Tiga hari setelah mendaki Gunung Slamet, tepatnya hari Minggu jam 09.45 wib. Aku dibangunkan oleh adikku, Puspita Oetami Putri Isnaini also as know Popi. Padahal, tidak ada yang pernah membangunkan ku saat hari libur, kecuali aku memesan dibangunkan karena ada acara.
"Bang, bang. Bangun, bang!" Ujar Popi sambil menepuk-nepuk lenganku.
Aku hanya berbalik badan.
"Ish! Bangun bang. Cepetan!" Popi menambah volume suara.
"Iya ini udah bangun." Sahut-ku dengan mata yang masih mengatup.
"Kalo bangun tuh matanya melek! Ini masih tidur namanya..." Popi menjadi emosional.
"Ngapain? Kan hari Minggu?" Tanyaku.
Popi duduk dikasur, tepat disebelahku. "Ada yang cariin didepan. Pacar barunya ya, bang?"
"Ada yang nyariin? Siapa?" Tanyaku heran.
Popi yang masih SMP itu pun berlagak polos, seperti anak-anak seusianya. "Ya mana gua tau. Pacar baru lo ya?"
Aku mengucek-ucek kedua mata. "Pacar baru?"
Popi balik bertanya. "Iya, kan?"
Aku sambil menunjuk ke arah barang yang dibawanya, sebuah paket yang baru diterimanya. "Masih di plastikin?"
Popi tertawa singkat, dia mengerti maksudku, pacar baru yang berarti seperti paket barunya, masih dalam kemasan plastik. "Apa sih... Freak banget! Ish! Malas ah..." Keluhnya, Popi gengsi mengapresiasi jokes brilian dari-ku.
"Bangun bang! Ditungguin seriusan didepan. Gue disuruh-suruh Bunda terus nih kalo lo belum bangun. Please bangun, biar hari libur gue tenang!" Ujar Popi terus terang.
"Iya, iya, iya. Bawel banget. Gue juga mau hari libur yang tenang, kan." Aku sengaja resisten dan membuatnya emosi.
Popi mencubitku, cukup keras. Aku bergegas bangun, menyelesaikan debat kusir, sebelum menjadi adu jotos. Aku menuju kamar mandi, cuci muka, sikat gigi. Mengenakan kaos, lalu bergegas ke ruang tamu.
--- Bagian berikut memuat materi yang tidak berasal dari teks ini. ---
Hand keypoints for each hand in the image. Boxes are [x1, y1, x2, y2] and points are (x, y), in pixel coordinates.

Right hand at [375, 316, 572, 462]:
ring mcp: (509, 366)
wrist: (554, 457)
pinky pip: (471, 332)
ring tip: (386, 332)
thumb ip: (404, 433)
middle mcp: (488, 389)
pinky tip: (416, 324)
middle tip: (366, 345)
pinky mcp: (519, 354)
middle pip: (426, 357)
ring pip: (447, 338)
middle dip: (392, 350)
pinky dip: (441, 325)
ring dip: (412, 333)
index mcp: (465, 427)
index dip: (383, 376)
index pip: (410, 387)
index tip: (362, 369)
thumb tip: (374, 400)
Kedua mataku terbelalak, melihat sosok Cata tengah duduk selonjor kaki, dipijat oleh Ayah. Bagaimana dia tau alamat rumah-ku? Aneh bin Ajaib.
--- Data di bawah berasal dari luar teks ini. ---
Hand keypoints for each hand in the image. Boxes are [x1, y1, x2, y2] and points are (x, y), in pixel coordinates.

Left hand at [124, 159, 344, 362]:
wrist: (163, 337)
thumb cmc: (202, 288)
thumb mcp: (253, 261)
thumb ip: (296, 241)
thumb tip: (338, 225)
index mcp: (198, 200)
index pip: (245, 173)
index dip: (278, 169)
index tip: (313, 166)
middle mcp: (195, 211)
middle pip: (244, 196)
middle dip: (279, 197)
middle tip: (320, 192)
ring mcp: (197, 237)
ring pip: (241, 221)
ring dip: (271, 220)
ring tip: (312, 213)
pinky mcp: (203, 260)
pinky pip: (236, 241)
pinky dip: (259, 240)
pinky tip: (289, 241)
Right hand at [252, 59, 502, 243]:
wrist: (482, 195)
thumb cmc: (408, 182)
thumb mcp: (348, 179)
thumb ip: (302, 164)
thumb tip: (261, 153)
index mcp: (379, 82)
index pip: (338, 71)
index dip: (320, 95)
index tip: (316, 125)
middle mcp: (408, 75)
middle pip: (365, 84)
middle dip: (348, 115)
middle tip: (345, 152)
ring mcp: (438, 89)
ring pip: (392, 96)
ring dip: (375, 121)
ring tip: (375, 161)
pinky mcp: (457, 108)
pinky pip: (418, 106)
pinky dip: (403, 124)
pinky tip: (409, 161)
"Sudah puas tidurnya?" Sapa Cata. Seolah telah kenal lama denganku, padahal boro-boro kenal lama, hari ini saja terhitung baru dua kali aku melihat wajahnya.
Aku tersenyum.
Ayah selesai mengobati Cata. Lalu memberikan arahan. "Nanti minyaknya dipakai rutin ya, sehari minimal dua kali, kalo bisa sesering mungkin. Terus, jangan lupa ini ada pantangannya, jangan dimakan dulu selama pakai minyak."
Cata mengangguk tanda mengerti. Ayah menolak amplop pemberian dari Cata.
"Ayah masuk dulu ya, gantian sekarang Papa yang temanin." Ucap Ayah sambil beranjak bangun meninggalkan kita.
Aku duduk disebelah Cata, jaraknya lebih dari 5 cm. "Kamu tau darimana rumah-ku?"
Cata tertawa. "Kenapa? Aku ga boleh kesini ya?"
Dasar wanita. Ditanya malah langsung resisten. "Aku mau tau. Seingatku, tidak ada yang memberikan kamu alamat rumah ini."